To make matters worse, the instructor went out of her way to offer advice and rather than simply ask the woman what she meant by the religious comment, you place onus on her when you're the one in need of help.

Specializes in Cath/EP lab, CCU, Cardiac stepdown.
Why make the proclamation that your kids are 1st priority? Frankly, that should go without saying. Are you insinuating that other nursing students don't put their family first? When you enroll in a program, it should also go without saying that school will be a top priority-- or why are you there(?). There is no excuse short of illness for doing subpar work.

It would be interesting to know why OP is "struggling in class?" Using the excuse(yes, excuse) that your family is "top priority" doesn't cut it.

Just a reminder that we don't know the op's exact situation in which led to subpar grades. And let's not accuse the op of accusing other nursing students who are mothers of not putting their kids first. Sometimes one finds offense in every thing when no offense was intended. Also op did say school is a top priority, just not as number 1. She says it's number 2.

Debate and opinions are great and a part of all nurses. But let's not escalate it into flaming wars or personal attacks.

@RescueNinja.

In the first paragraph, I was speaking about several posters, not just Op. That said, if school is a top priority, your grades should reflect it.

Specializes in hospice.
@RescueNinja.

In the first paragraph, I was speaking about several posters, not just Op. That said, if school is a top priority, your grades should reflect it.

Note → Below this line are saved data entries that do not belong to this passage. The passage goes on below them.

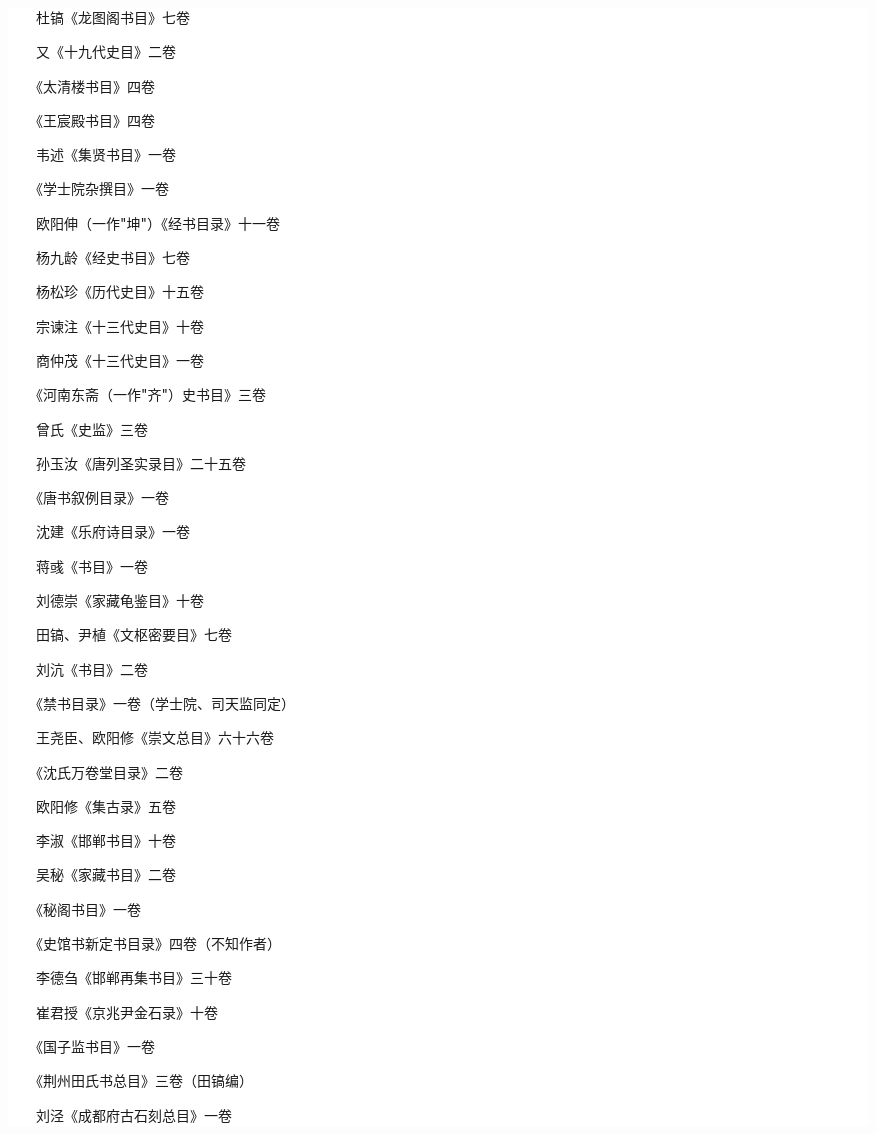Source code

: 　　杜镐《龙图阁书目》七卷

　　又《十九代史目》二卷

　　《太清楼书目》四卷

　　《王宸殿书目》四卷

　　韦述《集贤书目》一卷

　　《学士院杂撰目》一卷

　　欧阳伸（一作"坤"）《经书目录》十一卷

　　杨九龄《经史书目》七卷

　　杨松珍《历代史目》十五卷

　　宗谏注《十三代史目》十卷

　　商仲茂《十三代史目》一卷

　　《河南东斋（一作"齐"）史书目》三卷

　　曾氏《史监》三卷

　　孙玉汝《唐列圣实录目》二十五卷

　　《唐书叙例目录》一卷

　　沈建《乐府诗目录》一卷

　　蒋彧《书目》一卷

　　刘德崇《家藏龟鉴目》十卷

　　田镐、尹植《文枢密要目》七卷

　　刘沆《书目》二卷

　　《禁书目录》一卷（学士院、司天监同定）

　　王尧臣、欧阳修《崇文总目》六十六卷

　　《沈氏万卷堂目录》二卷

　　欧阳修《集古录》五卷

　　李淑《邯郸书目》十卷

　　吴秘《家藏书目》二卷

　　《秘阁书目》一卷

　　《史馆书新定书目录》四卷（不知作者）

　　李德刍《邯郸再集书目》三十卷

　　崔君授《京兆尹金石录》十卷

　　《国子监书目》一卷

　　《荆州田氏书总目》三卷（田镐编）

　　刘泾《成都府古石刻总目》一卷
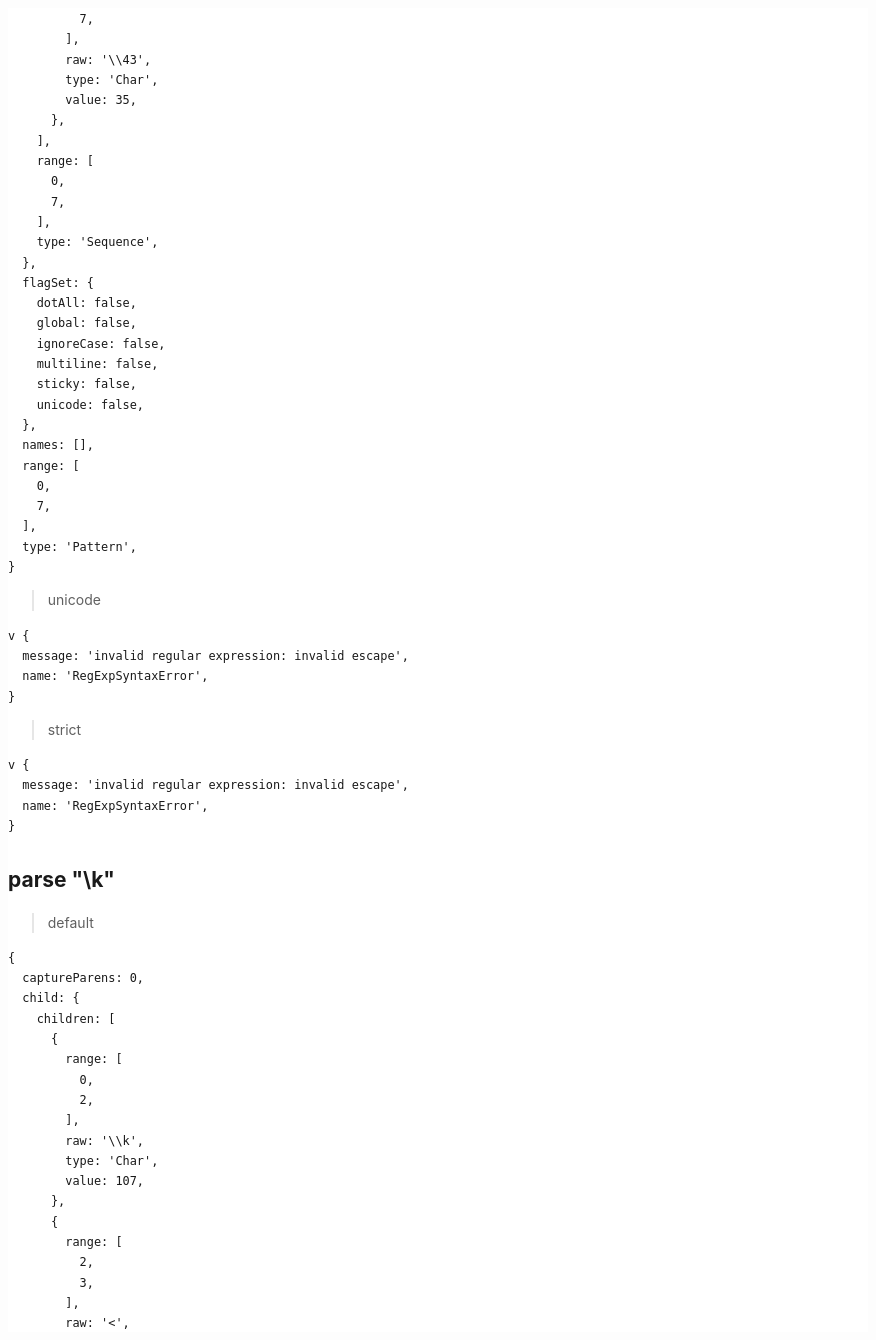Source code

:               7,
            ],
            raw: '\\43',
            type: 'Char',
            value: 35,
          },
        ],
        range: [
          0,
          7,
        ],
        type: 'Sequence',
      },
      flagSet: {
        dotAll: false,
        global: false,
        ignoreCase: false,
        multiline: false,
        sticky: false,
        unicode: false,
      },
      names: [],
      range: [
        0,
        7,
      ],
      type: 'Pattern',
    }

> unicode

    v {
      message: 'invalid regular expression: invalid escape',
      name: 'RegExpSyntaxError',
    }

> strict

    v {
      message: 'invalid regular expression: invalid escape',
      name: 'RegExpSyntaxError',
    }

## parse "\\k<abc>"

> default

    {
      captureParens: 0,
      child: {
        children: [
          {
            range: [
              0,
              2,
            ],
            raw: '\\k',
            type: 'Char',
            value: 107,
          },
          {
            range: [
              2,
              3,
            ],
            raw: '<',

Guess what? My theory average is currently over 90% and I know my CI is happy with my performance....and school is NOT my top priority. You're spinning a false yarn that the only way to be successful is to neglect your family.

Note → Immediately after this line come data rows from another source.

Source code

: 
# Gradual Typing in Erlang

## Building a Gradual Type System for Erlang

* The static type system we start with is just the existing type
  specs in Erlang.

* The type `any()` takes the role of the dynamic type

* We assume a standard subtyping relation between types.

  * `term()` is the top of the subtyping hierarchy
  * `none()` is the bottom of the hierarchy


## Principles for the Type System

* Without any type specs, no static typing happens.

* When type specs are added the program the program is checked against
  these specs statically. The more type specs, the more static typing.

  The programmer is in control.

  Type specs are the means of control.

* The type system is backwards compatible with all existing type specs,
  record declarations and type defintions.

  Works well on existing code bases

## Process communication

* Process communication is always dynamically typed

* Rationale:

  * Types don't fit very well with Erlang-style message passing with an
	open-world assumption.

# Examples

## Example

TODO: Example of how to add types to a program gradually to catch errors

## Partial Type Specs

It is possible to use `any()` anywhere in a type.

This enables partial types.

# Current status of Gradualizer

PS your posts drip with derision and scorn toward moms who put their kids first. If that's not intentional, you should reevaluate your language choices. If it is intentional, that says a lot more about you than the people you're attacking.

Specializes in Cath/EP lab, CCU, Cardiac stepdown.
@RescueNinja.

In the first paragraph, I was speaking about several posters, not just Op. That said, if school is a top priority, your grades should reflect it.

That is actually not true. Just because you put something as your to top priority doesn't mean that it will pay out. That's just too idealistic to be true.

Guess what? My theory average is currently over 90% and I know my CI is happy with my performance....and school is NOT my top priority. You're spinning a false yarn that the only way to be successful is to neglect your family.

PS your posts drip with derision and scorn toward moms who put their kids first. If that's not intentional, you should reevaluate your language choices. If it is intentional, that says a lot more about you than the people you're attacking.

Guess what? I'm not spinning anything. I've already commented and agreed with those that said that family and school can co-exist as top priorities. I never said or intimated that one's family needs to be neglected to achieve success. If dad or another loving caregiver is with the kids, there is no neglect. The kids know that mommy is at school or studying during a specific time.

You still haven't stated what you mean when you type that your family is your top priority? Please share an example. I don't know anyone, myself included, whose family is not their top priority. That doesn't mean that I don't handle my business and go out into the world armed to succeed, even if it means that my two year old won't see me until morning because I didn't get home until 11pm due to late clinical.

P.S., your pseudo-psychoanalysis drips of presumption. You seem to suffer from cognitive dissonance by not being able to hold the thought that family and school can be top priorities, if not for you than for others.

I'm rushed for time at the moment, so my comment isn't as thorough as it could've been.